→ TASK REQUIREMENTS:
Reproduce the listing below word for word, starting at its first line and ending at the line containing "local contrast: on, module defaults".

→ ENTRIES PROVIDED:
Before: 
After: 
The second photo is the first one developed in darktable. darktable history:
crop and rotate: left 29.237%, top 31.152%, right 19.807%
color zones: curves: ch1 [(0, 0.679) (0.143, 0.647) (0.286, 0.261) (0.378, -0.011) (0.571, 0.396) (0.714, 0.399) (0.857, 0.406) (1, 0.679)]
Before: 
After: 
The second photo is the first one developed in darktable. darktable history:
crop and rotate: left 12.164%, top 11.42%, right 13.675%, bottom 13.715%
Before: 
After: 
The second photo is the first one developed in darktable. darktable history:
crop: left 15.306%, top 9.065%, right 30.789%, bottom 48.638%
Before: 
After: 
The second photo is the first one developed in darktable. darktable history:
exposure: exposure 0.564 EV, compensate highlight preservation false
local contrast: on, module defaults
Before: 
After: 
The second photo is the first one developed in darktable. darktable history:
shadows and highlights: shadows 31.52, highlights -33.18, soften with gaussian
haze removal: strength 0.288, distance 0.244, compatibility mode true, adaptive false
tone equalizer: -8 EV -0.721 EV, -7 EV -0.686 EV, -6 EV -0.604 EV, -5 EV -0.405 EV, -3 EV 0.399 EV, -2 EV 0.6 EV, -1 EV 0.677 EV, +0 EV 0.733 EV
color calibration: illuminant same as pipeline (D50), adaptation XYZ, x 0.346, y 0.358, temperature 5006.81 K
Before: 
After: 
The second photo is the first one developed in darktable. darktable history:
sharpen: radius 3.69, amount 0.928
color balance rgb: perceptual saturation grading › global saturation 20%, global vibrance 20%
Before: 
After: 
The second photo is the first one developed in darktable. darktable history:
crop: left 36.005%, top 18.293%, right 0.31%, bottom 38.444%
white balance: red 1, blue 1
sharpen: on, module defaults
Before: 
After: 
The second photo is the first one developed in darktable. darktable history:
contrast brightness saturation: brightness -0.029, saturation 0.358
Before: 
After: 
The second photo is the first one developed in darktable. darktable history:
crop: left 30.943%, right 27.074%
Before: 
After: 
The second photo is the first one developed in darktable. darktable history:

→ ANSWER TO THIS TASK:
Before: 
After: 
The second photo is the first one developed in darktable. darktable history:
crop and rotate: left 29.237%, top 31.152%, right 19.807%
color zones: curves: ch1 [(0, 0.679) (0.143, 0.647) (0.286, 0.261) (0.378, -0.011) (0.571, 0.396) (0.714, 0.399) (0.857, 0.406) (1, 0.679)]
Before: 
After: 
The second photo is the first one developed in darktable. darktable history:
crop and rotate: left 12.164%, top 11.42%, right 13.675%, bottom 13.715%
Before: 
After: 
The second photo is the first one developed in darktable. darktable history:
crop: left 15.306%, top 9.065%, right 30.789%, bottom 48.638%
Before: 
After: 
The second photo is the first one developed in darktable. darktable history:
exposure: exposure 0.564 EV, compensate highlight preservation false
local contrast: on, module defaults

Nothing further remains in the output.